Amidst the din of online voices, there’s presumably a distinction between self-publishers churning out irrelevant ephemera to no one and those producing useful content for engaged readers. For most of my self-publishing journey, I attempted to land in the latter category, being thoughtful about what I published and generally limiting it to my field of expertise, i.e. the intersection of housing, economics, climate, innovation, technology, and policy. But last summer, I lost this erstwhile editorial prudence and demonstrated the potential downsides of self-publishing — downsides that compelled me to disable my Medium channel for much of the past year.
Birth of a Breakdown
For most of 2021, I was focused on developing my real estate startup, Change Order Group (COG), which, despite assembling some of the top names in applied real estate innovation and research, never got funding or jobs. I became quite convinced I was being blackballed in the real estate development and VC scenes owing to several (well-deserved) attacks I made against bad operators in my illustrious network.
I put everything into COG: I spent my days and nights producing compelling decks and blog posts, I did interviews with major cities, I talked to scores of VCs and potential clients. None of it seemed to matter. People didn’t want to work with me. Everyone agreed I was a top notch trend-forecasting consultant, but no one could see me as a founder who could be counted on to pander to capital market concerns. Former Goldman and Blackstone finance functionaries got hundred million dollar-plus climate funds, while my group, the world’s most talented group of real estate startup, AEC (architecture, engineering, and construction), and research professionals idled or, in my case, starved. I was pissed, and the lack of industry recognition and investment gave me nothing to lose. I used my reputation and platforms, including Medium, to drag the bad guys down to the gutter with me.
Editorially, my previous terse, dry, data-backed prose was replaced long, aggressive screeds with complex plots involving people I once called friends, peers, and family members. In a world that uses “that’s not normal” as an invective, these screeds were easy to dismiss as the creations of someone who “needed help.”
While I was aware of how odd my stuff looked, I reasoned that I was too suggestive in the past. If readers knew the details like I did, they’d understand why freaking out and naming names was the only appropriate response to what’s happening. Billions, if not trillions, of dollars are being funneled into stillborn, unsustainable, and predatory real estate projects and startups, all in the service of enriching passive 1-percenter investors, all while the health and material security of the average global working citizen grows ever more precarious, all underwritten by the tax-backed Fed and other central banks, all being promoted as rational business and policy in the news. The logical conclusions of continuing these systems is a genocide of the have-nots. The malevolence of this system cannot be understated.
Reset to Medium
I reactivated my Medium page today, and decided to delete and delist some of my more bizarre, aggressive content, which had its time and place, but now seems a bit wackadoodle.

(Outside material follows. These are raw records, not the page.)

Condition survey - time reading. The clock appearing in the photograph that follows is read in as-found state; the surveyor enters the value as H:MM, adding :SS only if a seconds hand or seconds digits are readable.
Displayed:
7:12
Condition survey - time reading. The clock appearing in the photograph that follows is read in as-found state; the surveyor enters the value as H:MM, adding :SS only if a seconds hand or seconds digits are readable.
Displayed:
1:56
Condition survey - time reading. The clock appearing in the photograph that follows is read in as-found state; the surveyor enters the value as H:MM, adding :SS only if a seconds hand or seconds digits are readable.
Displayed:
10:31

I brought the page back largely to make my older content available. You see, many of my intimations of market collapse have manifested. Housing affordability is worse than ever. The economy is more leveraged with real estate debt than ever (see MBS chart above), and because the stimulus was primarily generated by mortgage backed securities, a real estate debt crisis could likely trigger a global economic crisis. Many of the initial venture and incubator real estate startups I wrote about folded or proved hopelessly inept and/or corrupt, doing so despite receiving gobs of venture funding and media hype. It’s all still happening and no one is reporting about it truthfully. I want to change that.
I’ve kept busy whilst off Medium. I redirected my startup efforts from COG to my running-focused startup, Run Haus. I started a Substack newsletter with pithier, more personal content, though it is liberally doused with housing, climate, and demographic data. I’ve interviewed and published several pieces in external media. And I’ve started consulting again in the housing and AEC worlds. Take a look at a mostly up-to-date collection of links here.

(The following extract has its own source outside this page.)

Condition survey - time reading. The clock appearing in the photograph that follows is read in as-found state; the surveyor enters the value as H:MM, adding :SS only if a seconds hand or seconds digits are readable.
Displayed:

I’m not sure how I’l use Medium going forward, but I want my older content to be visible. I want there to be far less mystery about why housing is so unaffordable and inefficient (it’s designed that way), and why it’ll get worse surprises under status quo leadership. The good news is that housing, health, economics, and everyday life doesn’t need to be so awful for so many. It’s time to stop believing that’s the case and start promoting conversations that say why.